작업 설명:
아래 기록에서 "scientific name: Gymnadenia orchidis" 내용이 있는 줄부터 시작해 기록의 마지막 줄까지, 빈 줄은 빼고 번호를 매긴 목록으로 출력해 주세요. 시작 줄과 마지막 줄도 포함합니다.

====

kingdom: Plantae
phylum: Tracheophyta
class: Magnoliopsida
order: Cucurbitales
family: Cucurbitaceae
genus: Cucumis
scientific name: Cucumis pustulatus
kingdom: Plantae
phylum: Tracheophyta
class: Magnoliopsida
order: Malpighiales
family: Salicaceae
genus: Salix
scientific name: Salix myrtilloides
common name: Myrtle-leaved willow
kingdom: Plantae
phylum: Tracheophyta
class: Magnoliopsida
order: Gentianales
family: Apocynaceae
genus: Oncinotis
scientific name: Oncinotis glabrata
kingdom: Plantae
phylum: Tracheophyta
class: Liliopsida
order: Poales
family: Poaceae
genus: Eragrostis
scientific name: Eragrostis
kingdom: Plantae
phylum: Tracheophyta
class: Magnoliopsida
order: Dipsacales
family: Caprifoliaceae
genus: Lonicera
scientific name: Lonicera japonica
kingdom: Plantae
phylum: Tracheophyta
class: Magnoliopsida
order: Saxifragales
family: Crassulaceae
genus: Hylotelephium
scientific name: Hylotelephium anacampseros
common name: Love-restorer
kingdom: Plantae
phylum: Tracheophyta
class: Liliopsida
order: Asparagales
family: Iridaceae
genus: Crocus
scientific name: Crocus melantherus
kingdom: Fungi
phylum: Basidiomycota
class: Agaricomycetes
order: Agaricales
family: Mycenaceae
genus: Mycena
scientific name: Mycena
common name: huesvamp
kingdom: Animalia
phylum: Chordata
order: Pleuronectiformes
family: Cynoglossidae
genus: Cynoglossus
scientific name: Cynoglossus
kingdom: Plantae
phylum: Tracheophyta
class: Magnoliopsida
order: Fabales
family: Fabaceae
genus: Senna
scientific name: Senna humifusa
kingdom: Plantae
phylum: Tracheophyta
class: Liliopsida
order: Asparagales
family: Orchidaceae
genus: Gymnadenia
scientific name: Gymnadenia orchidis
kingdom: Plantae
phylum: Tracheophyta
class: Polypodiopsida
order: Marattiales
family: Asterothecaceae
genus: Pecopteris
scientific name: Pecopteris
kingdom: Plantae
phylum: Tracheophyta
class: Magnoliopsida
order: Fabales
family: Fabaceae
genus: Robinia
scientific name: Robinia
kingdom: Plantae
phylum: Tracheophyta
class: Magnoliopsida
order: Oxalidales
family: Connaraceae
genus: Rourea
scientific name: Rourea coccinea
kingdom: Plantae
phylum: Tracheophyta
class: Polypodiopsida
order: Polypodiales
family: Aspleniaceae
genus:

====

응답:
1. scientific name: Gymnadenia orchidis
2. kingdom: Plantae
3. phylum: Tracheophyta
4. class: Polypodiopsida
5. order: Marattiales
6. family: Asterothecaceae
7. genus: Pecopteris
8. scientific name: Pecopteris
9. kingdom: Plantae
10. phylum: Tracheophyta
11. class: Magnoliopsida
12. order: Fabales
13. family: Fabaceae
14. genus: Robinia
15. scientific name: Robinia
16. kingdom: Plantae
17. phylum: Tracheophyta
18. class: Magnoliopsida
19. order: Oxalidales
20. family: Connaraceae
21. genus: Rourea
22. scientific name: Rourea coccinea
23. kingdom: Plantae
24. phylum: Tracheophyta
25. class: Polypodiopsida
26. order: Polypodiales
27. family: Aspleniaceae
28. genus:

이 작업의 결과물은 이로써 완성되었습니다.